Man's chief end

When we live and move and have our being to this end, life grows more simple, singular and pure.

Completed and approved in 1648, by the “Churches of Christ in the kingdoms of Scotland, England and Ireland,” the Westminster Shorter Catechism has been read and memorized by millions of children and adults over the past ~350 years.

The Catechism contains 107 questions and answers, covering a broad range of topics about God’s nature, His divine order, His decrees, and the duty of man in response.

It was and still is by some, common practice for parents to sit with their children, going over the questions, and memorizing them together.

One author explains the benefit of the Catechism this way:

The Catechism is radically God-centered. From the very first answer, which says that “man’s chief end is to glorify God and enjoy him forever,” the Catechism focuses our eyes on God. It consistently teaches that the Christian life is the God-centered life.

It is on this topic of glorifying God and enjoying Him that we write today.

Q. 1. What is the chief end of man?

A. Man’s chief end is to glorify God, and to enjoy Him forever.

This first question and response in the Catechism takes what has perhaps been the most sought after question in all of human history and answers it both succinctly and elegantly.

How many tears have been cried, drops of blood shed, hours agonized, lives rearranged, books written, power sought - all in search of the answer to this question, “What is man’s chief end, our purpose?”

As one Preacher lamented, “And I applied my heart to seek and to search out by wisdom all that is done under heaven. It is an unhappy business that God has given to the children of man to be busy with. I have seen everything that is done under the sun, and behold, all is vanity and a striving after the wind.” Ecclesiastes 1:13-14

While so much of human history has come and gone, perplexed by this question, here we have the answer, in 12 short words, “Man’s chief end is to glorify God, and to enjoy Him forever.”

Have we stopped long enough from our busy lives to contemplate this? My existence, the core, the essence of who I am, my central pursuit is for this end - to glorify God and to enjoy Him forever.

In stopping to think on these things, have we known what it is to enjoy God? To delight ourselves in Him?

Because in many ways we could modify the catechism answer slightly - Man’s chief end is to glorify God BY enjoying Him forever.

We are called to make the glorification of God our chief end, and in this pursuit of glorification, there is both a promise, “And enjoy Him forever,” and an instruction, “by enjoying Him forever.”
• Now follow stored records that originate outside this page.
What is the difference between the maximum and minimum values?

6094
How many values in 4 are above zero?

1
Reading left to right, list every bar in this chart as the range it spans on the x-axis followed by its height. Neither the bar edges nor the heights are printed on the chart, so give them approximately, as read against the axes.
Stop and consider this. Have you?

In the day in, the day out. The planning for the future, the surviving of the present, and the making sense of the past - in all these things have we stopped to think on our chief end?

Have we come to the conclusion that every other pursuit, outside of the glorification of God and the enjoyment of Him forever, is, as the Preacher said, vanity and a striving after the wind?

When we live and move and have our being to this end, life grows more simple, singular and pure.

When we fix our eyes on this end, there is nothing that can separate us from His love, nothing that man can do to us, nothing that can be taken from us that we do not count as rubbish, whether in plenty or hunger, abundance or need, we are able to be content.

No circumstances, no loss, no amount of grief, no persecution, no turn of events, no adversary, regardless of the rain that falls, the floods that come, the winds that blow and beat on our house, we will not fall, because we have been founded on the rock, and from this foundation, “I can do all things through Him who strengthens me.”

But when our eyes wander, when our hearts grow affectionate towards other interests, when our minds conceive other explanations, life becomes complicated, heavy, and unfair.

We grow anxious, aimless, and become consumed by the cares of today, tomorrow and the past.

Proverbs 24: 10 teaches us that, “If you faint in the day of adversity, your strength is small.”

Catherine Mumford, the wife of General William Booth, the founder of the Salvation Army, wrote this in a reminiscence looking back upon their early years together:

“I think this would have been one of the happiest periods of my life but for the gloomy view William was apt to take of our circumstances. In looking back on this time, I often think of the saying that I have heard William quote in these later times, that three-fourths of the troubles that cause us the greatest suffering never happen. Or, in other words, had we more perfectly learnt the divine lesson, ‘Sufficient unto the day is the evil thereof,’ the realisation of this truth might have modified many of the gloomy forebodings which marred the beginning of our acquaintance.”

When we have fixed ourselves firmly on this singular purpose, to glorify God in all we do, and when we have made enjoying Him forever both our guaranteed eternal promise and right now direction, we can learn this divine lesson as Catherine describes, “Sufficient unto the day is the evil thereof.”

Day by day we must delight ourselves in Him. Minute by minute we must make it our end to enjoy Him. Tomorrow will be anxious for itself.

In this way, He will be glorified.

From this place, our strength will not be small.

What is the chief end of man? My chief end is to glorify God, and to enjoy Him forever.